* _REQUEST_: Copy every line of the records below where the word "into" occurs.

* _DATASET EXTRACT_:
++++++

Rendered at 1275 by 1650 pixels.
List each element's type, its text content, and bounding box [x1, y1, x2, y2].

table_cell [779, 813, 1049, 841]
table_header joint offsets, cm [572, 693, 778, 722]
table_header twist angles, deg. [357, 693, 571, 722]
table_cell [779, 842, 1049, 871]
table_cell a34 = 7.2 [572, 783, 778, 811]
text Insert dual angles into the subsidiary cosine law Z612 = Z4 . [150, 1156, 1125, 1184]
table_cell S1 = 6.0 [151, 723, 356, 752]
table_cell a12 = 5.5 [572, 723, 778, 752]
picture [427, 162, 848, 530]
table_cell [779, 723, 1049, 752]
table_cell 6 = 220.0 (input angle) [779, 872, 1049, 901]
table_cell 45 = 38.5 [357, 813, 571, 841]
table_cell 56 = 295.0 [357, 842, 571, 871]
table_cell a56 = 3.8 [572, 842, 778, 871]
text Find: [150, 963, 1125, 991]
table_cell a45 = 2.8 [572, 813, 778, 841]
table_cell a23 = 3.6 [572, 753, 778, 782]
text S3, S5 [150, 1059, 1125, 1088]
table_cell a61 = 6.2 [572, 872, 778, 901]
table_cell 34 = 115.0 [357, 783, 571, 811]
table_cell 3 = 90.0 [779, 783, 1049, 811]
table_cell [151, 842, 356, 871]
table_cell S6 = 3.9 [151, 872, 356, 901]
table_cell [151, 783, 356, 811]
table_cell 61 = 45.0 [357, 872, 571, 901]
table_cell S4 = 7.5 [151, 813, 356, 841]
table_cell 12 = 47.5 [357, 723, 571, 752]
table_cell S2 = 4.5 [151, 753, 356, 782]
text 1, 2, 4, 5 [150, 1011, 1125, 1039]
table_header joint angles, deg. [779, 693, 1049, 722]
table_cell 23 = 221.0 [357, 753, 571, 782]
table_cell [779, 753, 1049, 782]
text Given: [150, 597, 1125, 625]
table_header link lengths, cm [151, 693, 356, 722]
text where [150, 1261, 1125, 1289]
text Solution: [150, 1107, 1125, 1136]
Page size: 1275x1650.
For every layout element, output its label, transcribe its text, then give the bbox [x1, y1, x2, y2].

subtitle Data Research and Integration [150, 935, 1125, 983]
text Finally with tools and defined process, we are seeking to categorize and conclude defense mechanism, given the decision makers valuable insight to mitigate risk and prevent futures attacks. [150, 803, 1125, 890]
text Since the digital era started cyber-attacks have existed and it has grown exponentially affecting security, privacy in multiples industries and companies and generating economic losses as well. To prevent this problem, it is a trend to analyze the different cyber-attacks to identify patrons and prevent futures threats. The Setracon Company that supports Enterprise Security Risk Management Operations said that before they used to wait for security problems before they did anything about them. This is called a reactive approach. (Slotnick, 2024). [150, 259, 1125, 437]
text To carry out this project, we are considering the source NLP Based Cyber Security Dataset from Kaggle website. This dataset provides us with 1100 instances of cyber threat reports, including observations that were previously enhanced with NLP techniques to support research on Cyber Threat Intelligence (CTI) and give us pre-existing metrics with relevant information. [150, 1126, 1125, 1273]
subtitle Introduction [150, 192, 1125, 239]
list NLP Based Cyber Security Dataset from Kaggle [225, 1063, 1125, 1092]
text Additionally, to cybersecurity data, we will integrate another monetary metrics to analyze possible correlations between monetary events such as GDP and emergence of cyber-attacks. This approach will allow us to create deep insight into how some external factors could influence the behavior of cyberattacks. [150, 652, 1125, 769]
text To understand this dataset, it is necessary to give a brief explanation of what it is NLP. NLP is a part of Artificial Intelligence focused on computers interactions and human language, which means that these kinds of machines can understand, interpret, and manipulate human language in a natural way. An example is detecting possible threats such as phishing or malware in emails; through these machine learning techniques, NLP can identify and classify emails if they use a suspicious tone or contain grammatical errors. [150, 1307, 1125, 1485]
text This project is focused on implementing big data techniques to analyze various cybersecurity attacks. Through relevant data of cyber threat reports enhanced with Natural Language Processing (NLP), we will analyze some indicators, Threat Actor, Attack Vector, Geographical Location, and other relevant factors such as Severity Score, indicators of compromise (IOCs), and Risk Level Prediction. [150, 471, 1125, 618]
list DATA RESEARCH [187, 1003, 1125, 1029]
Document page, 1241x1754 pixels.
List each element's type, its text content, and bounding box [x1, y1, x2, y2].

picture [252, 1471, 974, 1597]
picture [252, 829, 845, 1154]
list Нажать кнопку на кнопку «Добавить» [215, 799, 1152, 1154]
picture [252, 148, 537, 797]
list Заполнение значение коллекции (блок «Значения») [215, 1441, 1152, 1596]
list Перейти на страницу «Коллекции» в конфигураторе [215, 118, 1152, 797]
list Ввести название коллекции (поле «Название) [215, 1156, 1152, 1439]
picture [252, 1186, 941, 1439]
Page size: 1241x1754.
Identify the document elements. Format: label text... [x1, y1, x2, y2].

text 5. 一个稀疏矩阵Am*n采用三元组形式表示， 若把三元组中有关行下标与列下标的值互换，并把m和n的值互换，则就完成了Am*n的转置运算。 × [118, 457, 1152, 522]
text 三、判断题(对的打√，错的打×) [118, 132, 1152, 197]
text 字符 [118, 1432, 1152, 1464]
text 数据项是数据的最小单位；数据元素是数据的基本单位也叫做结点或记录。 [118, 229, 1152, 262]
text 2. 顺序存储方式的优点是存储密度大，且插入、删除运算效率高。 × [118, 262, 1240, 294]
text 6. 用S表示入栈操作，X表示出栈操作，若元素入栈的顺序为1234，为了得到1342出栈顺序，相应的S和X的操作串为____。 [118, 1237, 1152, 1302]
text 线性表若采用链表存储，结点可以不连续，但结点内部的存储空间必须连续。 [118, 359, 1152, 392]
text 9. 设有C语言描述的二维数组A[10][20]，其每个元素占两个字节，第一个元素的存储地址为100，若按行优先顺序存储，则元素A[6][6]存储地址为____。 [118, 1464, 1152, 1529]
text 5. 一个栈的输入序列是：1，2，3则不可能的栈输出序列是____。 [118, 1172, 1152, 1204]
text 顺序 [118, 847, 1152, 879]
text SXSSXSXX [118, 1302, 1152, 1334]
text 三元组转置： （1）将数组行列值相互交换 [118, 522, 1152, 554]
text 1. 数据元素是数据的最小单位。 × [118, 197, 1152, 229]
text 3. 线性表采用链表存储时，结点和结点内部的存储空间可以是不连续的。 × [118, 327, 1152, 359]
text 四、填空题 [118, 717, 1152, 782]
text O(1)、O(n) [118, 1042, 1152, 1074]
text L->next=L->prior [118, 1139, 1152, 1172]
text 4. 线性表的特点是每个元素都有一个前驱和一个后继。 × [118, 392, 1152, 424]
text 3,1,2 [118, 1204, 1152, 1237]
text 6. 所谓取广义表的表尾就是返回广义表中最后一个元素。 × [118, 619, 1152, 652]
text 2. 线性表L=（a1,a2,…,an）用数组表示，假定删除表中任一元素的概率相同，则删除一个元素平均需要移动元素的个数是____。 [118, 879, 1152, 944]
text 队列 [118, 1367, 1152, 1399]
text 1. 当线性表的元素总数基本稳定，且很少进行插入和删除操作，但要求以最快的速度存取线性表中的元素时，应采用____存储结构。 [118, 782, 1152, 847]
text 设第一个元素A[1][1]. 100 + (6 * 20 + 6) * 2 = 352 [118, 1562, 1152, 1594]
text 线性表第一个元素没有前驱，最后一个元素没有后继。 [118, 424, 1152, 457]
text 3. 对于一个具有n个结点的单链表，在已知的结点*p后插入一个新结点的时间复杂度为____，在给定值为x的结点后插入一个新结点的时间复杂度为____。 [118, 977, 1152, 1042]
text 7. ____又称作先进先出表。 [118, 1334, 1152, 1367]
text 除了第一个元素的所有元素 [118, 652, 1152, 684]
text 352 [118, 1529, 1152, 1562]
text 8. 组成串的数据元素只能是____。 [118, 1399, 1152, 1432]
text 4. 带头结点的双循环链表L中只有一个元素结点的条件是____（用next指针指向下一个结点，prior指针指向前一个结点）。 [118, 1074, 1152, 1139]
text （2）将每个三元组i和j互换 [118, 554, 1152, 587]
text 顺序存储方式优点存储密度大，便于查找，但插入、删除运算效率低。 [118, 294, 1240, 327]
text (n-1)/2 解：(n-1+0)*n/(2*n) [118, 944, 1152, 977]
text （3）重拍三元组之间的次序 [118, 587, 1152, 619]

++++++

* _REPLY_:
text Insert dual angles into the subsidiary cosine law Z612 = Z4 . [150, 1156, 1125, 1184]
text Additionally, to cybersecurity data, we will integrate another monetary metrics to analyze possible correlations between monetary events such as GDP and emergence of cyber-attacks. This approach will allow us to create deep insight into how some external factors could influence the behavior of cyberattacks. [150, 652, 1125, 769]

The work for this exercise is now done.